Leaving out any pictures, transcribe every record exactly.

Saved data entries
○ ○ ○ ○ ○ ○ ○

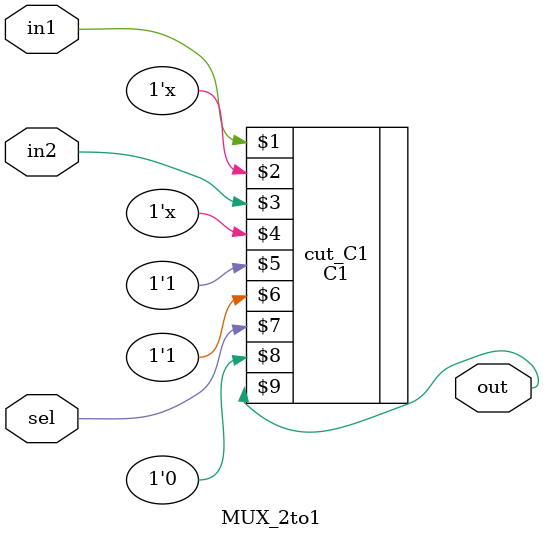
<source format=v>
`timescale 1ns/1ns

module MUX_2to1(input in1 , in2 , sel , output out);
  // sel == 0 in1 ; sel == 1 in2
  
  C1 cut_C1(in1 , 1'bz , in2 , 1'bz , 1'b1 , 1'b1 , sel , 1'b0 , out);
  
endmodule

</source>
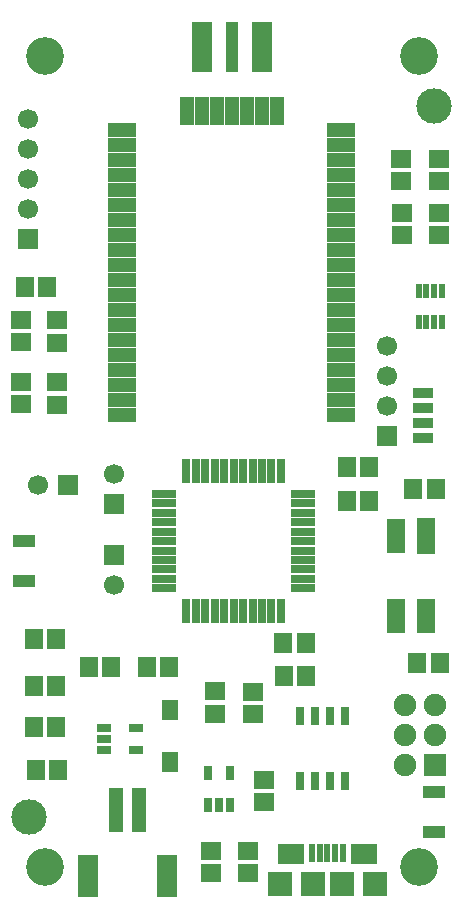
<source format=gbr>
G04 DipTrace 3.0.0.2*
G04 TopMask.gbr*
%MOIN*%
G04 #@! TF.FileFunction,Soldermask,Top*
G04 #@! TF.Part,Single*
%ADD30C,0.11811*%
%ADD36R,0.074803X0.074803*%
%ADD39R,0.066929X0.066929*%
%ADD40C,0.066929*%
%ADD65C,0.125984*%
%ADD70R,0.062992X0.122047*%
%ADD72R,0.062992X0.114173*%
%ADD74R,0.051181X0.031496*%
%ADD76R,0.031496X0.051181*%
%ADD78R,0.021457X0.051181*%
%ADD80R,0.031496X0.059055*%
%ADD82R,0.07874X0.027559*%
%ADD84R,0.027559X0.07874*%
%ADD86R,0.041339X0.167717*%
%ADD88R,0.067717X0.167717*%
%ADD90R,0.047638X0.097402*%
%ADD92R,0.097402X0.047638*%
%ADD94R,0.074803X0.03937*%
%ADD96R,0.070866X0.035433*%
%ADD98R,0.066929X0.141732*%
%ADD100R,0.047244X0.145669*%
%ADD102C,0.074803*%
%ADD105R,0.082677X0.082677*%
%ADD106R,0.07874X0.082677*%
%ADD108R,0.090551X0.070866*%
%ADD110R,0.023622X0.061024*%
%ADD112C,0.047244*%
%ADD114R,0.057087X0.066929*%
%ADD116R,0.066929X0.059055*%
%ADD118R,0.059055X0.066929*%
%FSLAX26Y26*%
G04*
G70*
G90*
G75*
G01*
G04 TopMask*
%LPD*%
D118*
X1761024Y1198031D3*
X1835827D3*
X1746850Y1777297D3*
X1821654D3*
D116*
X1195144Y570604D3*
Y495801D3*
X1071785Y570604D3*
Y495801D3*
X1085564Y1027690D3*
Y1102493D3*
X1211680Y1026247D3*
Y1101050D3*
D114*
X935302Y866010D3*
Y1041207D3*
D116*
X440311Y2060201D3*
Y2135004D3*
X559311Y2058701D3*
Y2133504D3*
X1705381Y2878215D3*
Y2803412D3*
X1834383Y2878740D3*
Y2803937D3*
D118*
X489633Y839633D3*
X564436D3*
D30*
X466273Y685302D3*
D112*
D3*
D30*
X1817192Y3054856D3*
D112*
D3*
D65*
X1765192Y3221871D3*
X518285Y3221860D3*
X518241Y518241D3*
X1765134Y518299D3*
D110*
X1409580Y564567D3*
X1435171D3*
X1460761D3*
X1486352D3*
X1511942D3*
D108*
X1338714Y559646D3*
X1582808D3*
D106*
X1303281Y459252D3*
X1618241D3*
D105*
X1413517D3*
X1508005D3*
D39*
X749606Y1556562D3*
D40*
Y1456562D3*
D39*
X594751Y1789370D3*
D40*
X494751D3*
D36*
X1820041Y855512D3*
D102*
X1720041D3*
X1820041Y955512D3*
X1720041D3*
X1820041Y1055512D3*
X1720041D3*
D100*
X755381Y706037D3*
X834121D3*
D98*
X662932Y487643D3*
X926711D3*
D39*
X750656Y1728609D3*
D40*
Y1828609D3*
D39*
X463517Y2609318D3*
D40*
Y2709318D3*
Y2809318D3*
Y2909318D3*
Y3009318D3*
D39*
X1659186Y1954199D3*
D40*
Y2054199D3*
Y2154199D3*
Y2254199D3*
D96*
X1779790Y2098294D3*
Y2048294D3*
Y1998294D3*
Y1948294D3*
D118*
X1391076Y1153281D3*
X1316273D3*
X1388189Y1262730D3*
X1313386D3*
X1525197Y1850919D3*
X1600000D3*
X1525591Y1736745D3*
X1600394D3*
D116*
X439811Y2266701D3*
Y2341504D3*
X559311Y2265201D3*
Y2340004D3*
X1708005Y2697507D3*
Y2622703D3*
D118*
X741207Y1185171D3*
X666404D3*
D116*
X1834252Y2697900D3*
Y2623097D3*
X1248294Y733202D3*
Y808005D3*
D118*
X452887Y2451312D3*
X527690D3*
X556430Y983202D3*
X481627D3*
X482546Y1277297D3*
X557349D3*
X482021Y1119685D3*
X556824D3*
X858268Y1185039D3*
X933071D3*
D94*
X1816365Y768510D3*
Y634652D3*
X451181Y1471129D3*
Y1604987D3*
D92*
X1506496Y2023753D3*
Y2073753D3*
Y2123753D3*
Y2173753D3*
Y2223753D3*
Y2273753D3*
Y2323753D3*
Y2373753D3*
Y2423753D3*
Y2473753D3*
Y2523753D3*
Y2573753D3*
Y2623753D3*
Y2673753D3*
Y2723753D3*
Y2773753D3*
Y2823753D3*
Y2873753D3*
Y2923753D3*
Y2973753D3*
D90*
X1291732Y3038517D3*
X1241732D3*
X1191732D3*
X1141732D3*
X1091732D3*
X1041732D3*
X991732D3*
D92*
X776969Y2973753D3*
Y2923753D3*
Y2873753D3*
Y2823753D3*
Y2773753D3*
Y2723753D3*
Y2673753D3*
Y2623753D3*
Y2573753D3*
Y2523753D3*
Y2473753D3*
Y2423753D3*
Y2373753D3*
Y2323753D3*
Y2273753D3*
Y2223753D3*
Y2173753D3*
Y2123753D3*
Y2073753D3*
Y2023753D3*
D88*
X1041732Y3251312D3*
D86*
X1141732Y3250919D3*
D88*
X1241339D3*
D84*
X990814Y1370997D3*
X1022310D3*
X1053806D3*
X1085302D3*
X1116798D3*
X1148294D3*
X1179790D3*
X1211286D3*
X1242782D3*
X1274278D3*
X1305774D3*
D82*
X1380577Y1445801D3*
Y1477297D3*
Y1508793D3*
Y1540289D3*
Y1571785D3*
Y1603281D3*
Y1634777D3*
Y1666273D3*
Y1697769D3*
Y1729265D3*
Y1760761D3*
D84*
X1305774Y1835564D3*
X1274278D3*
X1242782D3*
X1211286D3*
X1179790D3*
X1148294D3*
X1116798D3*
X1085302D3*
X1053806D3*
X1022310D3*
X990814D3*
D82*
X916010Y1760761D3*
Y1729265D3*
Y1697769D3*
Y1666273D3*
Y1634777D3*
Y1603281D3*
Y1571785D3*
Y1540289D3*
Y1508793D3*
Y1477297D3*
Y1445801D3*
D80*
X1371129Y805249D3*
X1421129D3*
X1471129D3*
X1521129D3*
Y1021785D3*
X1471129D3*
X1421129D3*
X1371129D3*
D78*
X1841995Y2438058D3*
X1816404D3*
X1790814D3*
X1765223D3*
Y2333727D3*
X1790814D3*
X1816404D3*
X1841995D3*
D76*
X1062205Y723753D3*
X1099606D3*
X1137008D3*
Y830052D3*
X1062205D3*
D74*
X716667Y981365D3*
Y943963D3*
Y906562D3*
X822966D3*
Y981365D3*
D72*
X1788976Y1353281D3*
D70*
Y1620997D3*
D72*
X1688976D3*
Y1353281D3*
M02*

</source>
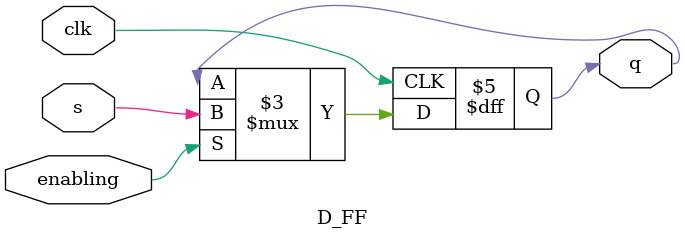
<source format=v>
`timescale 1ns / 1ps
module D_FF(s,clk,q,enabling);
	input wire [0:0] s;
	input wire [0:0] clk;
	output reg [0:0] q;
	input wire [0:0] enabling;
	always @(posedge clk)
	begin
		if(enabling == 1)
		begin
			q <= s;
		end
	end

endmodule

</source>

○ ○ ○ ○ ○ ○ ○

* [Expected answer]:
<source format=v>
`timescale 1ns/1ns

module MUX_2to1(input in1 , in2 , sel , output out);
  // sel == 0 in1 ; sel == 1 in2
  
  C1 cut_C1(in1 , 1'bz , in2 , 1'bz , 1'b1 , 1'b1 , sel , 1'b0 , out);
  
endmodule

</source>
<source format=gbr>
G04 DipTrace 3.0.0.2*
G04 TopMask.gbr*
%MOIN*%
G04 #@! TF.FileFunction,Soldermask,Top*
G04 #@! TF.Part,Single*
%ADD30C,0.11811*%
%ADD36R,0.074803X0.074803*%
%ADD39R,0.066929X0.066929*%
%ADD40C,0.066929*%
%ADD65C,0.125984*%
%ADD70R,0.062992X0.122047*%
%ADD72R,0.062992X0.114173*%
%ADD74R,0.051181X0.031496*%
%ADD76R,0.031496X0.051181*%
%ADD78R,0.021457X0.051181*%
%ADD80R,0.031496X0.059055*%
%ADD82R,0.07874X0.027559*%
%ADD84R,0.027559X0.07874*%
%ADD86R,0.041339X0.167717*%
%ADD88R,0.067717X0.167717*%
%ADD90R,0.047638X0.097402*%
%ADD92R,0.097402X0.047638*%
%ADD94R,0.074803X0.03937*%
%ADD96R,0.070866X0.035433*%
%ADD98R,0.066929X0.141732*%
%ADD100R,0.047244X0.145669*%
%ADD102C,0.074803*%
%ADD105R,0.082677X0.082677*%
%ADD106R,0.07874X0.082677*%
%ADD108R,0.090551X0.070866*%
%ADD110R,0.023622X0.061024*%
%ADD112C,0.047244*%
%ADD114R,0.057087X0.066929*%
%ADD116R,0.066929X0.059055*%
%ADD118R,0.059055X0.066929*%
%FSLAX26Y26*%
G04*
G70*
G90*
G75*
G01*
G04 TopMask*
%LPD*%
D118*
X1761024Y1198031D3*
X1835827D3*
X1746850Y1777297D3*
X1821654D3*
D116*
X1195144Y570604D3*
Y495801D3*
X1071785Y570604D3*
Y495801D3*
X1085564Y1027690D3*
Y1102493D3*
X1211680Y1026247D3*
Y1101050D3*
D114*
X935302Y866010D3*
Y1041207D3*
D116*
X440311Y2060201D3*
Y2135004D3*
X559311Y2058701D3*
Y2133504D3*
X1705381Y2878215D3*
Y2803412D3*
X1834383Y2878740D3*
Y2803937D3*
D118*
X489633Y839633D3*
X564436D3*
D30*
X466273Y685302D3*
D112*
D3*
D30*
X1817192Y3054856D3*
D112*
D3*
D65*
X1765192Y3221871D3*
X518285Y3221860D3*
X518241Y518241D3*
X1765134Y518299D3*
D110*
X1409580Y564567D3*
X1435171D3*
X1460761D3*
X1486352D3*
X1511942D3*
D108*
X1338714Y559646D3*
X1582808D3*
D106*
X1303281Y459252D3*
X1618241D3*
D105*
X1413517D3*
X1508005D3*
D39*
X749606Y1556562D3*
D40*
Y1456562D3*
D39*
X594751Y1789370D3*
D40*
X494751D3*
D36*
X1820041Y855512D3*
D102*
X1720041D3*
X1820041Y955512D3*
X1720041D3*
X1820041Y1055512D3*
X1720041D3*
D100*
X755381Y706037D3*
X834121D3*
D98*
X662932Y487643D3*
X926711D3*
D39*
X750656Y1728609D3*
D40*
Y1828609D3*
D39*
X463517Y2609318D3*
D40*
Y2709318D3*
Y2809318D3*
Y2909318D3*
Y3009318D3*
D39*
X1659186Y1954199D3*
D40*
Y2054199D3*
Y2154199D3*
Y2254199D3*
D96*
X1779790Y2098294D3*
Y2048294D3*
Y1998294D3*
Y1948294D3*
D118*
X1391076Y1153281D3*
X1316273D3*
X1388189Y1262730D3*
X1313386D3*
X1525197Y1850919D3*
X1600000D3*
X1525591Y1736745D3*
X1600394D3*
D116*
X439811Y2266701D3*
Y2341504D3*
X559311Y2265201D3*
Y2340004D3*
X1708005Y2697507D3*
Y2622703D3*
D118*
X741207Y1185171D3*
X666404D3*
D116*
X1834252Y2697900D3*
Y2623097D3*
X1248294Y733202D3*
Y808005D3*
D118*
X452887Y2451312D3*
X527690D3*
X556430Y983202D3*
X481627D3*
X482546Y1277297D3*
X557349D3*
X482021Y1119685D3*
X556824D3*
X858268Y1185039D3*
X933071D3*
D94*
X1816365Y768510D3*
Y634652D3*
X451181Y1471129D3*
Y1604987D3*
D92*
X1506496Y2023753D3*
Y2073753D3*
Y2123753D3*
Y2173753D3*
Y2223753D3*
Y2273753D3*
Y2323753D3*
Y2373753D3*
Y2423753D3*
Y2473753D3*
Y2523753D3*
Y2573753D3*
Y2623753D3*
Y2673753D3*
Y2723753D3*
Y2773753D3*
Y2823753D3*
Y2873753D3*
Y2923753D3*
Y2973753D3*
D90*
X1291732Y3038517D3*
X1241732D3*
X1191732D3*
X1141732D3*
X1091732D3*
X1041732D3*
X991732D3*
D92*
X776969Y2973753D3*
Y2923753D3*
Y2873753D3*
Y2823753D3*
Y2773753D3*
Y2723753D3*
Y2673753D3*
Y2623753D3*
Y2573753D3*
Y2523753D3*
Y2473753D3*
Y2423753D3*
Y2373753D3*
Y2323753D3*
Y2273753D3*
Y2223753D3*
Y2173753D3*
Y2123753D3*
Y2073753D3*
Y2023753D3*
D88*
X1041732Y3251312D3*
D86*
X1141732Y3250919D3*
D88*
X1241339D3*
D84*
X990814Y1370997D3*
X1022310D3*
X1053806D3*
X1085302D3*
X1116798D3*
X1148294D3*
X1179790D3*
X1211286D3*
X1242782D3*
X1274278D3*
X1305774D3*
D82*
X1380577Y1445801D3*
Y1477297D3*
Y1508793D3*
Y1540289D3*
Y1571785D3*
Y1603281D3*
Y1634777D3*
Y1666273D3*
Y1697769D3*
Y1729265D3*
Y1760761D3*
D84*
X1305774Y1835564D3*
X1274278D3*
X1242782D3*
X1211286D3*
X1179790D3*
X1148294D3*
X1116798D3*
X1085302D3*
X1053806D3*
X1022310D3*
X990814D3*
D82*
X916010Y1760761D3*
Y1729265D3*
Y1697769D3*
Y1666273D3*
Y1634777D3*
Y1603281D3*
Y1571785D3*
Y1540289D3*
Y1508793D3*
Y1477297D3*
Y1445801D3*
D80*
X1371129Y805249D3*
X1421129D3*
X1471129D3*
X1521129D3*
Y1021785D3*
X1471129D3*
X1421129D3*
X1371129D3*
D78*
X1841995Y2438058D3*
X1816404D3*
X1790814D3*
X1765223D3*
Y2333727D3*
X1790814D3*
X1816404D3*
X1841995D3*
D76*
X1062205Y723753D3*
X1099606D3*
X1137008D3*
Y830052D3*
X1062205D3*
D74*
X716667Y981365D3*
Y943963D3*
Y906562D3*
X822966D3*
Y981365D3*
D72*
X1788976Y1353281D3*
D70*
Y1620997D3*
D72*
X1688976D3*
Y1353281D3*
M02*

</source>
<source format=v>
`timescale 1ns / 1ps
module D_FF(s,clk,q,enabling);
	input wire [0:0] s;
	input wire [0:0] clk;
	output reg [0:0] q;
	input wire [0:0] enabling;
	always @(posedge clk)
	begin
		if(enabling == 1)
		begin
			q <= s;
		end
	end

endmodule

</source>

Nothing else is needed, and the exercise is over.